Magical thinking is when you imagine a rainbow colored world with leprechauns riding on unicorns through a candy-filled field a la Willy Wonka. Magical thinking is basically set in the Big Rock Candy Mountain from the Wee Sing videos of my youth:
Magical thinking is a counseling technique to utilize when you’re feeling discouraged, disappointed, hurt, or overall just stuck in a life that you’re not pleased with.
The pattern generally flows…
Person 1: I just wish that my life was different. I wish that (current life situation) was not true. I hate the way things are.
Person 2: If you woke up tomorrow and everything was perfect, what would be true about your life?
I’ll give you an example from my own life and then explain how you can do the same for yourself or a friend.
Between 2012 and 2014, I moved away from my life-long residence in the state of Maryland to attend graduate school in Ohio. My degree is in Higher Education Administration and Student Personnel, which is basically a conglomerate of a business degree and a counseling degree, but specifically for a college/university context. My program emphasized practical experience alongside classroom experience so that graduates are able to jump directly into a career.
Every student was expected to hold a 20-hour/week job and a 10-hour/week internship, while taking 15 credits and completing homework. Some of the students in the program, like me, had their jobs at different universities than the one where we all took classes. In my case, this added a one-hour commute in each direction on top of the other responsibilities. Also in my case, I lived in on-campus housing and had resident life responsibilities. Needless to say, it was a very, very busy two years.
But for me, the time constraints weren’t the worst part of this setup. I’m quite good at scheduling my time and getting everything done. I’m not good at handling others’ expectations.
I am a tried-and-true People Pleaser, always wanting to do what others want from me (sometimes inventing what I think they want from me without actually hearing it from them). I had 2 bosses, 1 internship supervisor, 4 teachers, 1 advisor, 3 coworkers, and hundreds of students that I interacted with every day. That is a lot of people with a lot of expectations.
One light in all of this was my internship supervisor, Stephanie. We were able to meet once a week to discuss my work with the campus ministry organization that she led. She ended up being a spiritual and emotional mentor for me. One time Stephanie led me into some magical thinking.
Amy: I am so overwhelmed by everyone’s expectations of me. I wish that I didn’t have so many people asking for things. I can’t live up to what everyone wants from me.
Stephanie: If you woke up tomorrow and everything was perfect, what would be true about your life?

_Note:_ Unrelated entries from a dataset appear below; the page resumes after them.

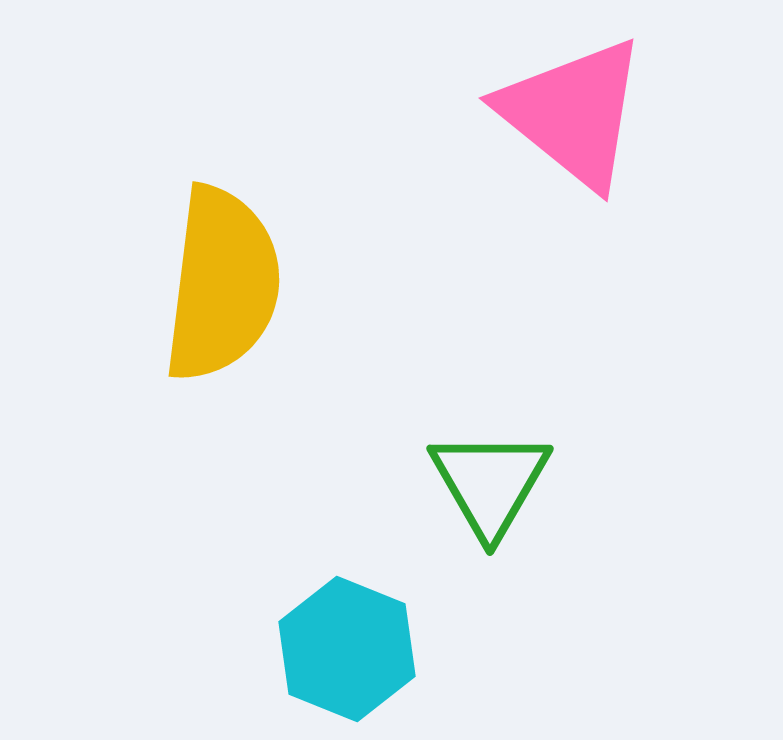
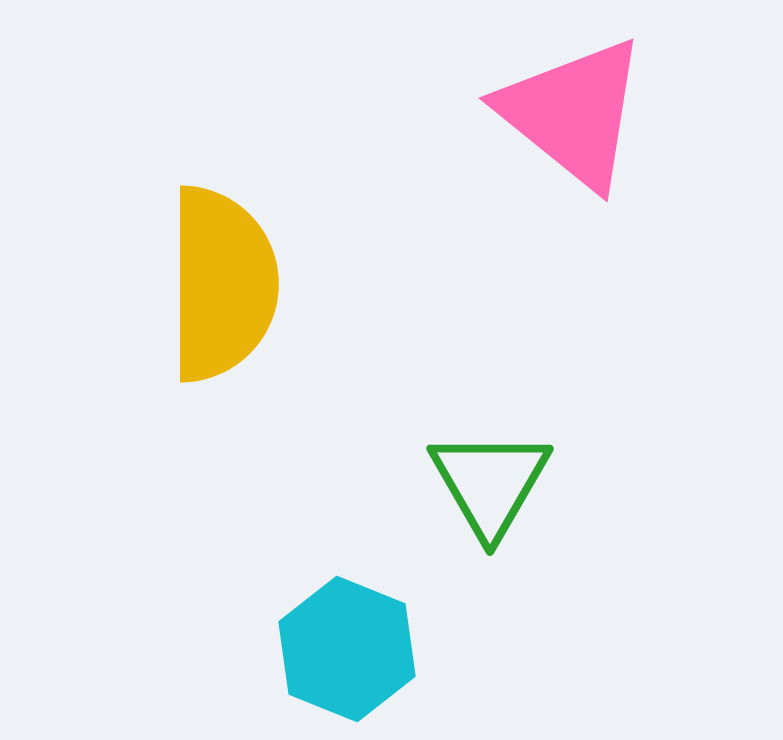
yellow semicircle: rotated 7 degrees counterclockwise
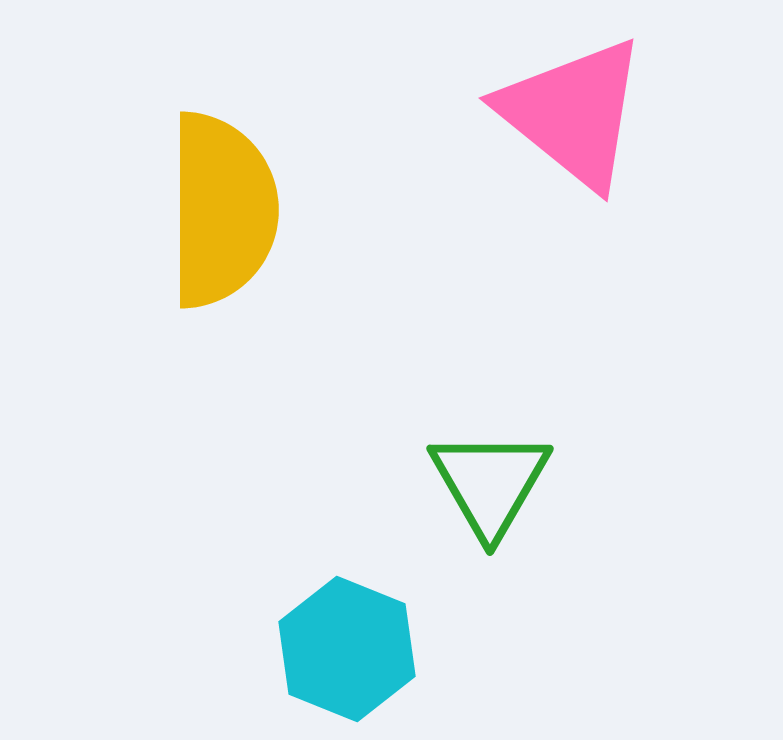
yellow semicircle: moved 74 px up
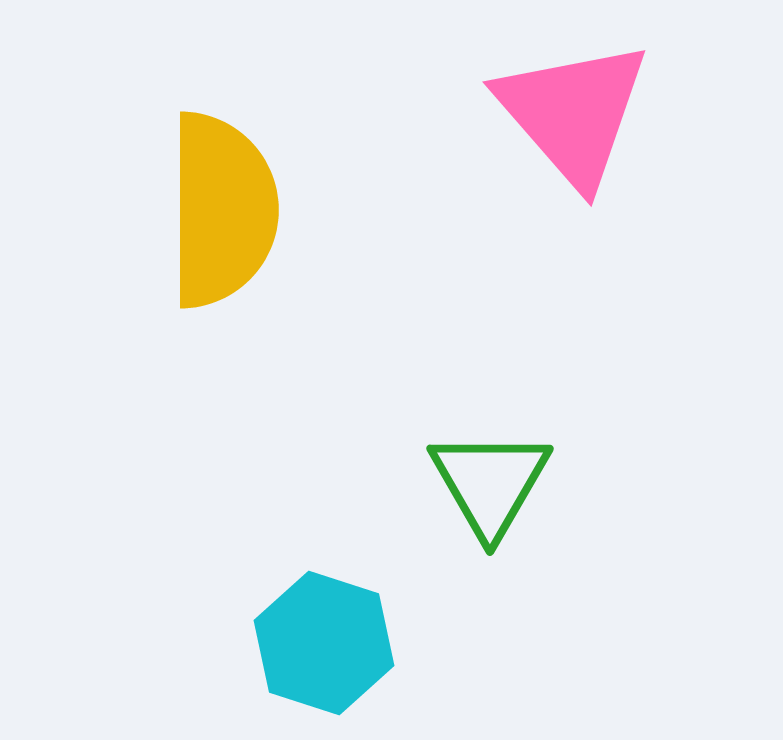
pink triangle: rotated 10 degrees clockwise
cyan hexagon: moved 23 px left, 6 px up; rotated 4 degrees counterclockwise
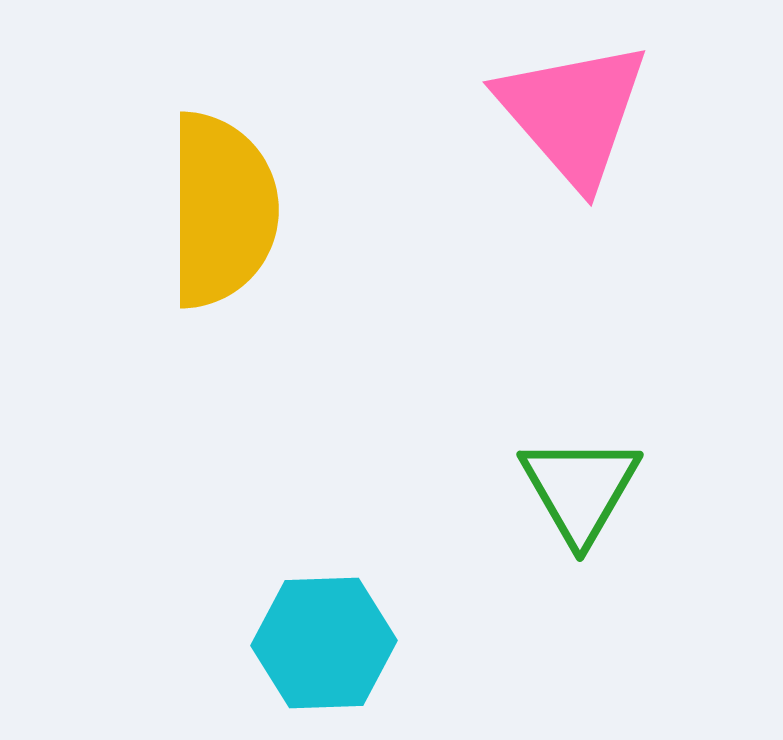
green triangle: moved 90 px right, 6 px down
cyan hexagon: rotated 20 degrees counterclockwise
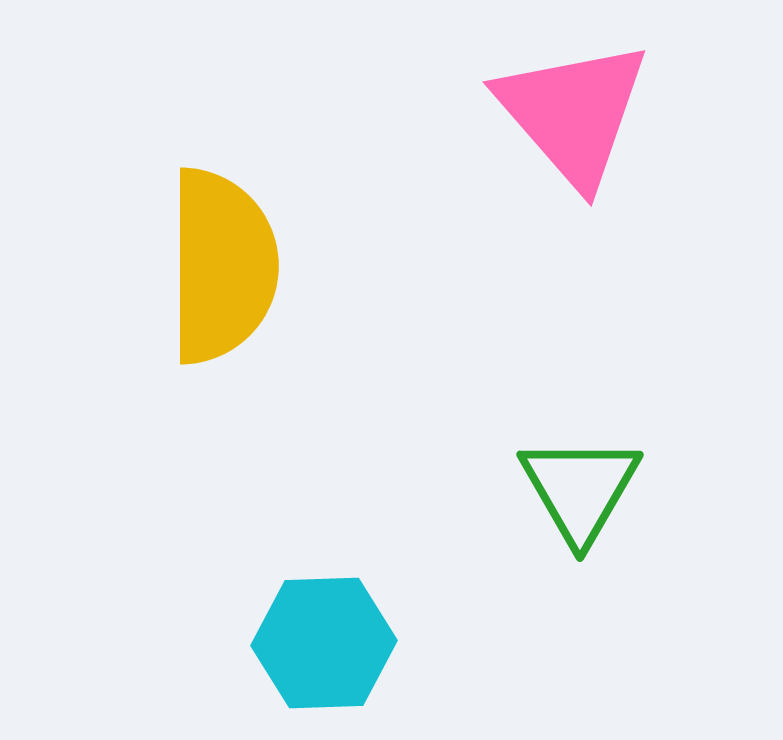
yellow semicircle: moved 56 px down
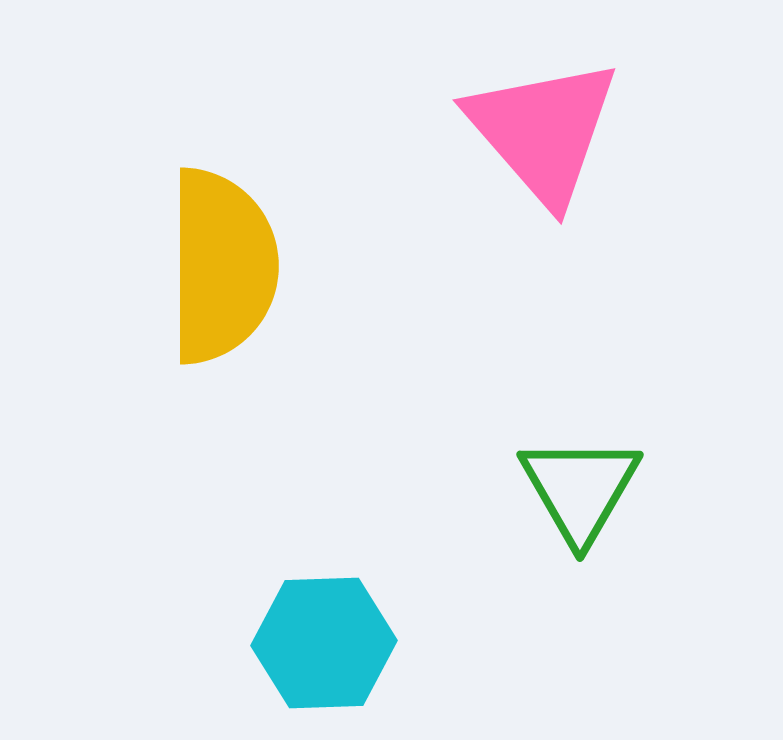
pink triangle: moved 30 px left, 18 px down
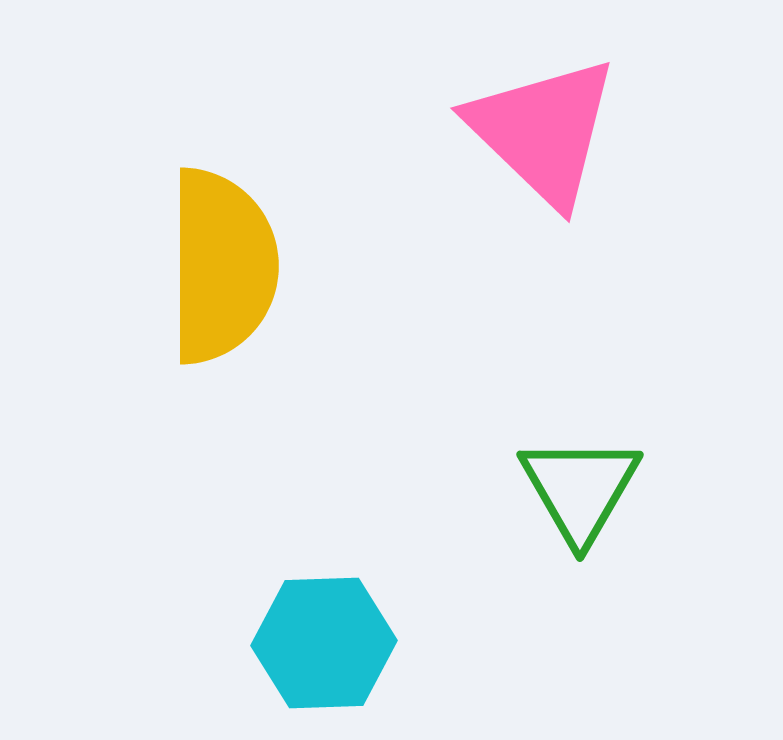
pink triangle: rotated 5 degrees counterclockwise
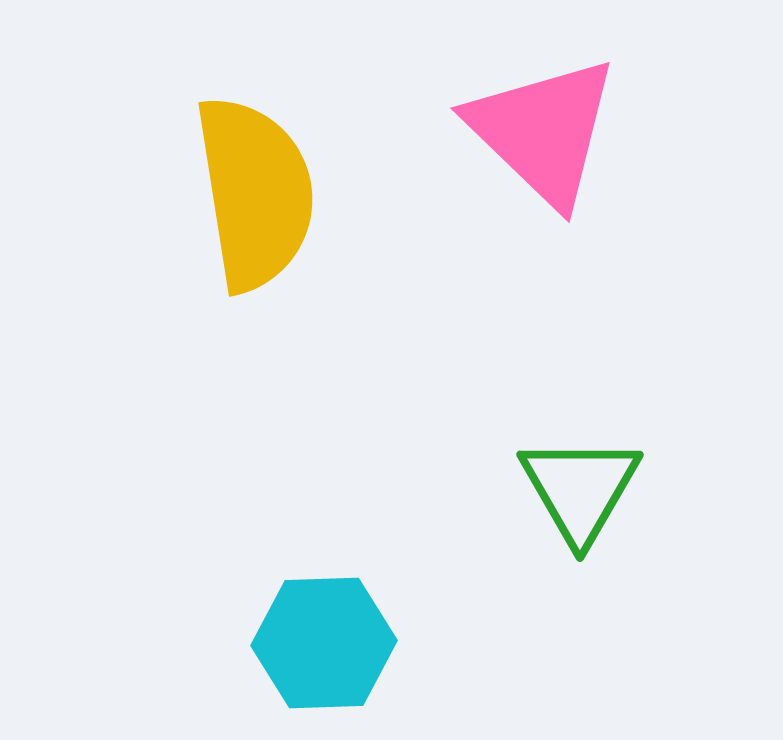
yellow semicircle: moved 33 px right, 73 px up; rotated 9 degrees counterclockwise
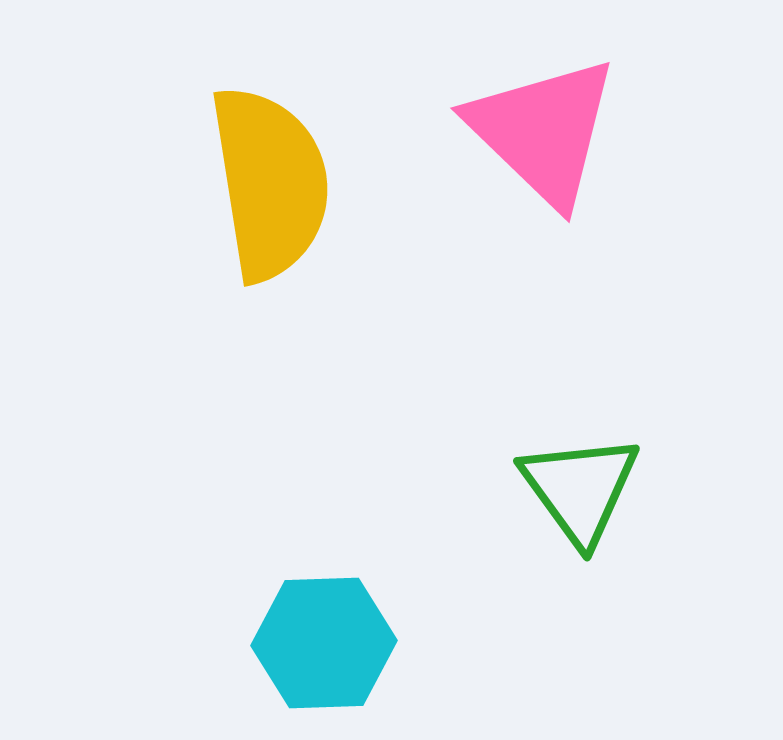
yellow semicircle: moved 15 px right, 10 px up
green triangle: rotated 6 degrees counterclockwise
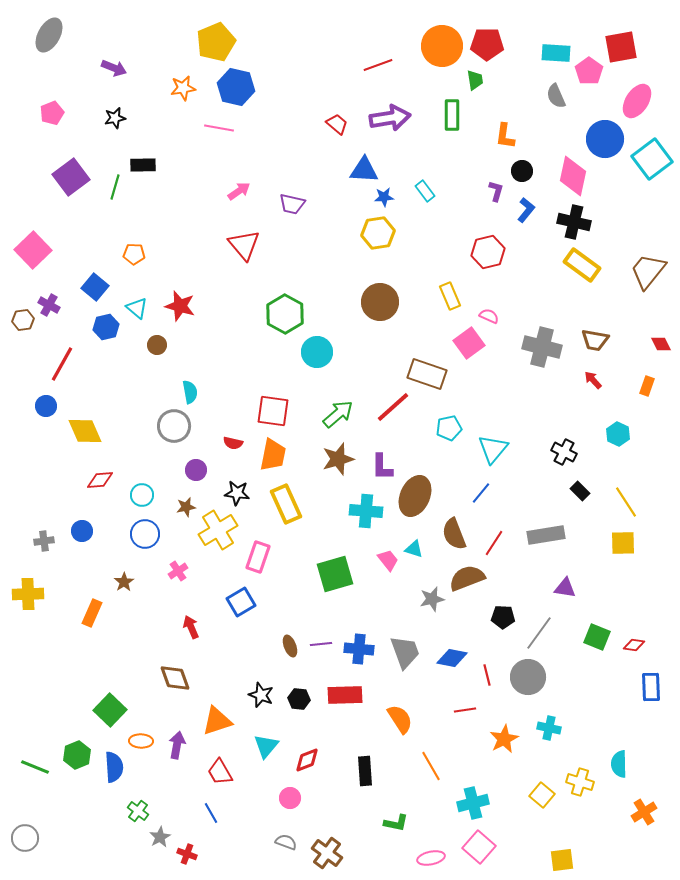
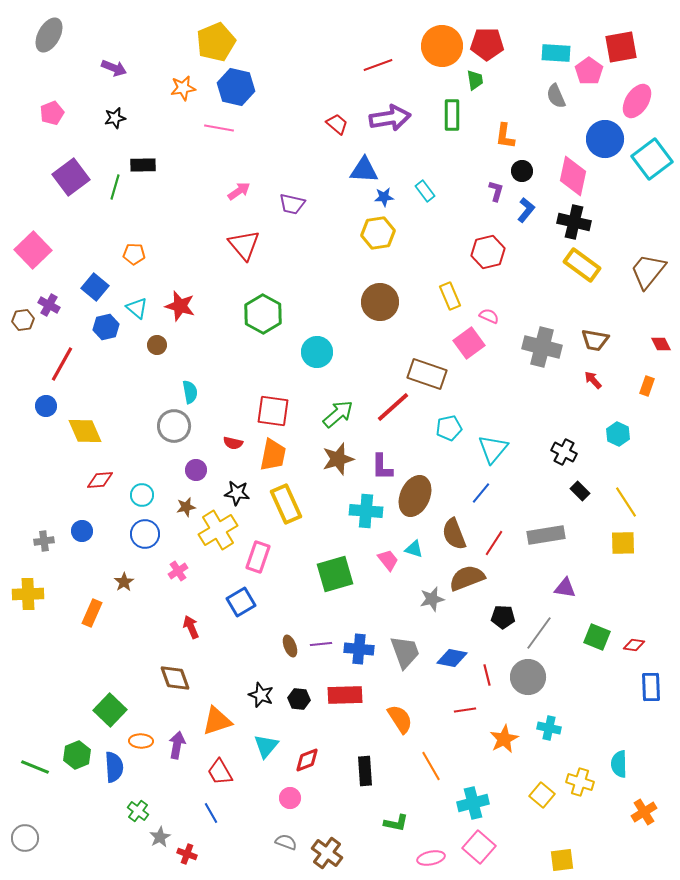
green hexagon at (285, 314): moved 22 px left
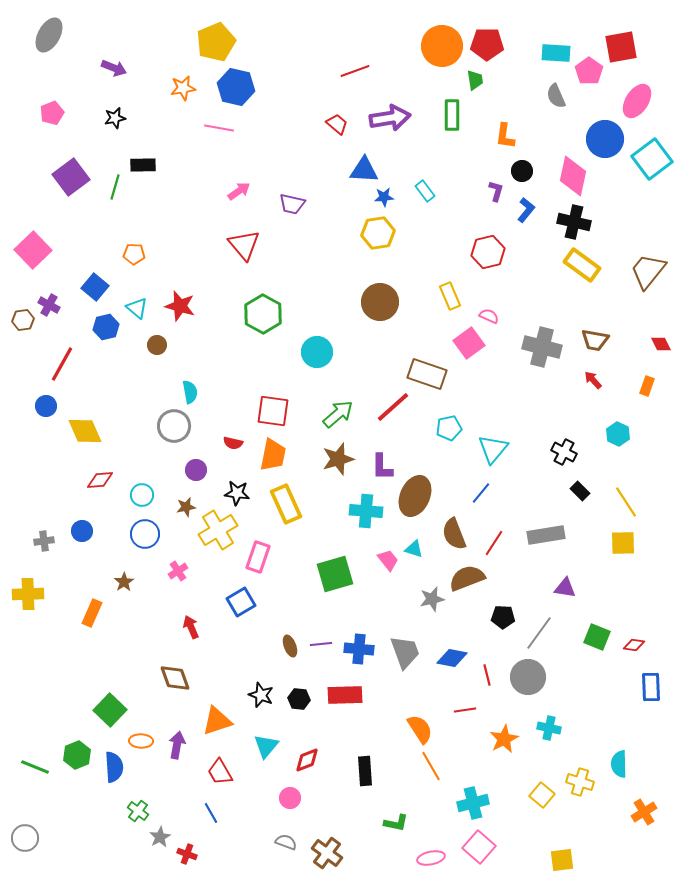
red line at (378, 65): moved 23 px left, 6 px down
orange semicircle at (400, 719): moved 20 px right, 10 px down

Amy: I wouldn’t try to live up to everyone’s expectations.
Stephanie: And if you woke up and didn’t live your life for other people’s expectations, how would you act differently?
Amy: (Flabbergasted) I have no idea… is that even possible?
Stephanie: Just go with it. Everything about your life is exactly the same, but you don’t live for what other people expect.
Amy: I guess that I would just make decisions based on what I think is best. I might have to tell my boss “no” when she asks me to take on an extra responsibility. I think that I wouldn’t be as stressed out and would be able to focus on my homework more.
Stephanie: Are those things that you think you should do?
Amy: Yes, they wouldn’t hurt anyone.
Stephanie: Ok, then what do you need to do in order to act on the things you want.
From there we were able to problem solve and come up with real solutions!
One key to magical thinking is that you remove yourself from the reality of the situation and focus on only the problem.
Without magical thinking, the solutions can be focused on other people or can feel completely impossible. But magical thinking allows you to enter an unrealistic space in order to work something out without strings attached and then re-enter the real world to figure how to apply that solution within the context where you exist. It generally leads to more concrete answers about how to change the situation.
You can do this for yourself or for a friend. The key is to remove yourself from any preconceived notions of what should be and just allow for the possibilities to arise. Don’t push for a specific answer, but invite the honesty of what could be if all of the other voices in our heads weren’t drowning out the truth within us.
From there, you can ask more concrete questions to help flesh out the action steps, but the hard work of getting to the heart will already be done.